Possible pathways include joint agricultural projects, shared irrigation infrastructure within the Gulf Cooperation Council, and broader Nile Basin cooperation initiatives. Knowledge exchange in areas like desalination technology, drought-resistant crops, and water recycling must be accelerated.

Adopting climate-smart agriculture and innovative technologies such as hydroponics, vertical farming, and genetically engineered seeds designed for arid environments could significantly boost production.
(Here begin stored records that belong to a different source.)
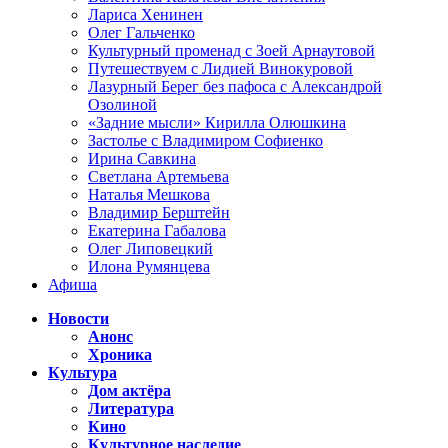
Лариса Хенинен
Олег Гальченко
Культурный променад с Зоей Арнаутовой
Путешествуем с Лидией Винокуровой
Лазурный Берег без пафоса с Александрой
Озолиной
«Задние мысли» Кирилла Олюшкина
Застолье с Владимиром Софиенко
Ирина Савкина
Светлана Артемьева
Наталья Мешкова
Владимир Берштейн
Екатерина Габалова
Олег Липовецкий
Илона Румянцева
Афиша
Новости
Анонс
Хроника
Культура
Дом актёра
Литература
Кино
Культурное наследие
Strategic food reserves, better subsidies for local farmers, and integrated water management policies aligned with national security priorities will also be crucial.

Projects like the UAE’s Masdar City and Saudi Arabia’s NEOM illustrate the region’s potential for blending renewable energy with sustainable agriculture, paving the way for reducing import dependence and closing the water gap by up to 30 percent.

The Arab world’s future hinges on transforming anxiety about food and water insecurity into decisive, coordinated action. Geopolitical tensions-from proxy wars between Iran and Saudi Arabia to the superpower rivalries of the US and China-show no signs of easing. Yet, food and water security must rise above politics as existential imperatives.

By fostering self-reliance through regional cooperation, investment in innovation, and equitable resource management, Arab nations can shield themselves from external predation, protect their populations, and safeguard their sovereignty. The opportunity to avert chaos and hunger is before them; what remains needed is the political will and unified vision to seize it.

Without this, the recipe for regional chaos-fuelled by scarcity, conflict, and foreign manipulation-will continue to haunt the Arab world for generations to come.